§ SOURCE EXTRACT
We have observed the edge case in the replication failover logic which can cause divergence between logs. This occurs with clean leader election and in spite of the improved truncation logic from KIP 101. There are also known unclean leader election edge cases that KIP-101 did not address. This KIP proposes a change to the Kafka Replication Protocol, a follow up to KIP-101, that will fix edge cases that lead to log divergence for both clean and unclean leader election configs.

We first give two examples when logs can diverge.

Scenario 1 (described in KAFKA-6361): Leader change due to preferred leader election followed by immediate leader change.

Suppose we have brokers A and B. Initially A is the leader in epoch 1. It appends two batches: one in the range (0, 10) and the other in the range (11, 20). The first one successfully replicates to B, but the second one does not. In other words, the logs on the brokers look like this:

Broker A:
0: offsets [0, 10], leader epoch: 1
1: offsets [11, 20], leader epoch: 1

Broker B:
0: offsets [0, 10], leader epoch: 1

Broker B then is elected with epoch 2 due to preferred leader election. So both brokers A and B are still in ISR. Broker B appends a new batch with offsets (11, n) to its local log. So we now have this:

Broker A:
0: offsets [0, 10], leader epoch: 1
1: offsets [11, 20], leader epoch: 1

Broker B:
0: offsets [0, 10], leader epoch: 1
1: offsets: [11, n], leader epoch: 2

Normally we expect broker A to truncate to offset 11 on becoming the follower, but before it is able to do so, broker B has zk session expiration and broker A again becomes leader, now with epoch 3. It then appends a new entry in the range (21, 30). The updated logs look like this:

Broker A:
0: offsets [0, 10], leader epoch: 1
1: offsets [11, 20], leader epoch: 1
2: offsets: [21, 30], leader epoch: 3

Broker B:
0: offsets [0, 10], leader epoch: 1
1: offsets: [11, n], leader epoch: 2

Now what happens next depends on the last offset of the batch appended in epoch 2. On becoming follower, broker B will send an OffsetForLeaderEpoch request to broker A with epoch 2. Broker A will respond with offset 11 (the start offset of the first leader epoch larger than 2, since broker A does not know about epoch 2).  There are three cases:

1) n < 20: In this case, broker B will not do any truncation. It will begin fetching from offset n, which will ultimately cause an out of order offset error because broker A will return the full batch beginning from offset 11 which broker B will be unable to append.

2) n == 20: Again broker B does not truncate. It will fetch from offset 21 and everything will appear fine though the logs have actually diverged.

3) n > 20: Broker B will attempt to truncate to offset 21. Since this is in the middle of the batch, it will truncate all the way to offset 10. It can begin fetching from offset 11 and everything is fine.

The problem is that broker B received the offset for the epoch it does not know about, and acts based on comparing it with offsets from a different epoch. What we want to do is truncate the follower's log to the largest common log prefix, where both offsets and epochs match.

§ SUPPLIED MATERIAL
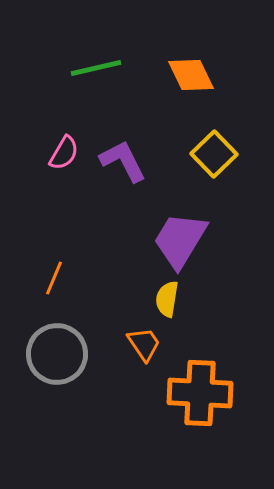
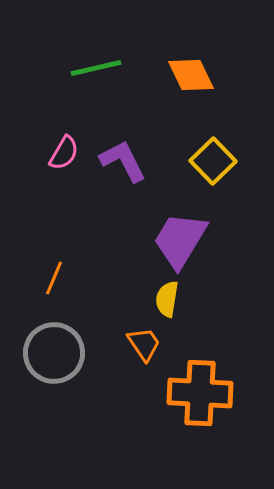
yellow square: moved 1 px left, 7 px down
gray circle: moved 3 px left, 1 px up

§ WRITTEN TASK 1
In the Kafka log divergence text, reproduce the passage from "The problem is" up to and including "and epochs match.", replacing "largest common log prefix" with "longest common log prefix".
§ WRITTEN TASK 2
According to the Kafka log divergence text, what offset does broker A return when broker B sends it an OffsetForLeaderEpoch request with epoch 2?
§ WRITTEN TASK 3
Pick up the Kafka log divergence text after its final sentence and keep writing it.

§ TASK OUTPUT 1
The problem is that broker B received the offset for the epoch it does not know about, and acts based on comparing it with offsets from a different epoch. What we want to do is truncate the follower's log to the longest common log prefix, where both offsets and epochs match.

§ TASK OUTPUT 2
Offset 11, the start offset of the first leader epoch larger than 2.

§ TASK OUTPUT 3
Scenario 2: Fast leader fail over with unclean leader election.

Lets consider a scenario for unclean leader election described in Appendix (a) of KIP-101. Consider two brokers A,B, a single topic, a single partition, reps=2, min.isr=1.

Public Interfaces

We propose to add leader epoch for every topic partition in OffsetForLeaderEpochResponse.

OffsetForLeaderEpochResponse (Version: 0) => [topics]
topics => topic [partitions] 
topic => string
partitions => error_id, partition_id, leader_epoch, end_offset
    error_id => INT16
    partition_id => INT32
    end_offset => INT64
    leader_epoch => INT32              <<------ NEW 

Proposed Changes

We propose to add leader epoch to the OffsetForLeaderEpoch response and slightly modify the replication protocol as follows. When the follower sends an OffsetForLeaderEpoch request, the leader responds with a pair (largest epoch less than or equal to the requested epoch, the end offset of this epoch). If the follower does not know about the leader epoch it receives in the response, it sends another OffsetForLeaderEpoch request with the next leader epoch (going backwards) it knows about. And so forth, until the follower receives a response with the leader epoch it knows about. The follower first truncates all offsets with epochs larger than the leader epoch returned from the leader, which becomes its new Log End Offset (LEO), and then truncates to leader's offset if it's smaller than its LEO. Basically, the idea is to converge to the largest common epoch, and then to the largest common offset in that epoch.

In the case of clean leader election, we still expect only one roundtrip of OffsetForLeaderEpoch request/response. In the corner case described above, the leader will responds with the largest epoch less than the requested epoch, which the follower will know about and do a truncation. For multiple roundtrips of OffsetForLeaderEpoch to happen, there must be at least three fast leader changes without changes in ISR in the first two, which should not happen in the clean leader election case (since we cannot have two prefered leader elections back to back).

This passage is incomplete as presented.